Source text >>

_ _ _ _

However, Prince keeps on scoring, putting up over 14 PPG this year and helping to keep the interest of the fans that Detroit has left.
Heading into free agency, the 31-year-old should be viewed as an ideal candidate for a competitive playoff team.
Prince has the ability to hit the long-range shot, get to the free-throw line with his sometimes erratic drives, and provide his team with offensive consistency.
Green was not the same player in Boston that he seemed to be in Oklahoma City.
It might of been a product of playing with an elite scorer like Durant, but can Paul Pierce be that bad?
No. And I'm not blaming him, but Green was unable to score with the consistency he did with his previous team.
Being a restricted free agent, Boston will more or less try to keep him on board, especially if Ray Allen takes his talents to New York.
Look for Green to maintain his status as a solid scorer with enough size to play multiple positions in any offensive scheme.
Young is relatively unknown to the common NBA fan.
Playing for a subpar Sixers team doesn't do him any good, too.
But the fact remains that even after he's played four productive seasons for the Philadelphia 76ers, Young is still only 22.
He averaged over 15 PPG during his sophomore year and has managed to maintain a 12.5 PPG career average.
Even though Young is currently a restricted free agent, a lot of teams will be after the young talent who offers an ability to score from anywhere on the floor while limiting his turnovers.
There's a reason why Marcus Thornton comes in at No. 11 on this list.
Thornton basically took over the reins in Sacramento during his sophomore season after Tyreke Evens hit a midseason wall.
While Sac-town has first dibs on the young scorer, it will be hard to keep any NBA team away.
A young guard who can play the 1- or 2-role while scoring over 20 PPG—how can you go wrong?

_ _ _ _

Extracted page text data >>
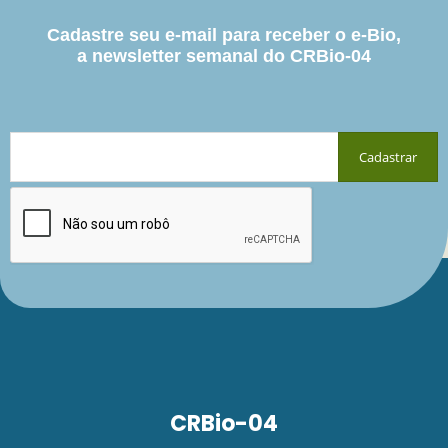
Cadastre seu e-mail para receber o e-Bio,
a newsletter semanal do CRBio-04
CRBio-04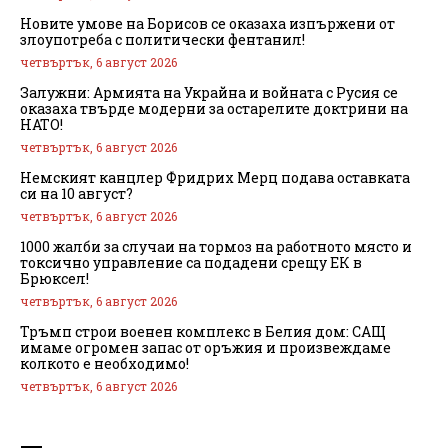
Новите умове на Борисов се оказаха изпържени от
злоупотреба с политически фентанил!
четвъртък, 6 август 2026
Залужни: Армията на Украйна и войната с Русия се
оказаха твърде модерни за остарелите доктрини на
НАТО!
четвъртък, 6 август 2026
Немският канцлер Фридрих Мерц подава оставката
си на 10 август?
четвъртък, 6 август 2026
1000 жалби за случаи на тормоз на работното място и
токсично управление са подадени срещу ЕК в
Брюксел!
четвъртък, 6 август 2026
Тръмп строи военен комплекс в Белия дом: САЩ
имаме огромен запас от оръжия и произвеждаме
колкото е необходимо!
четвъртък, 6 август 2026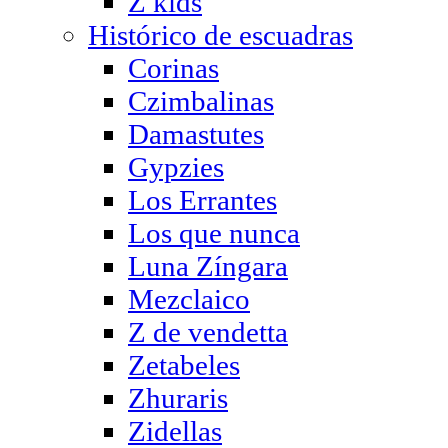
Z kids
Histórico de escuadras
Corinas
Czimbalinas
Damastutes
Gypzies
Los Errantes
Los que nunca
Luna Zíngara
Mezclaico
Z de vendetta
Zetabeles
Zhuraris
Zidellas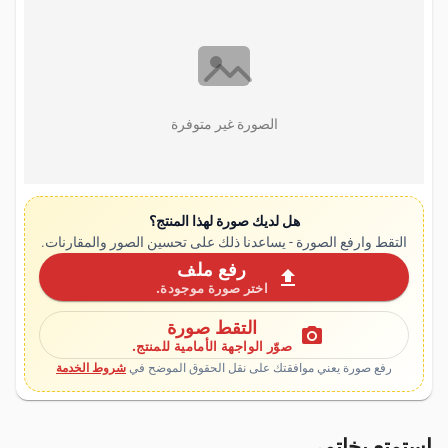
الصورة غير متوفرة
هل لديك صورة لهذا المنتج؟
التقط وارفع الصورة - يساعدنا ذلك على تحسين الصور والمقارنات.
رفع ملف
upload
اختر صورة موجودة.
التقط صورة
photo_camera
صوّر الواجهة الأمامية للمنتج.
رفع صورة يعني موافقتك على نقل الحقوق الموضح في
شروط الخدمة
استمتع بخاتمي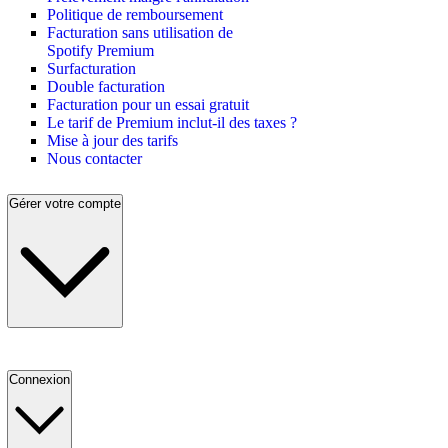
Politique de remboursement
Facturation sans utilisation de
Spotify Premium
Surfacturation
Double facturation
Facturation pour un essai gratuit
Le tarif de Premium inclut-il des taxes ?
Mise à jour des tarifs
Nous contacter
Gérer votre compte
Connexion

_ _ _ _

Exercise prompt >>
Please retype the stretch of the free-agency article from "While Sac-town has" through "you go wrong?".

Task solution >>
While Sac-town has first dibs on the young scorer, it will be hard to keep any NBA team away.
A young guard who can play the 1- or 2-role while scoring over 20 PPG—how can you go wrong?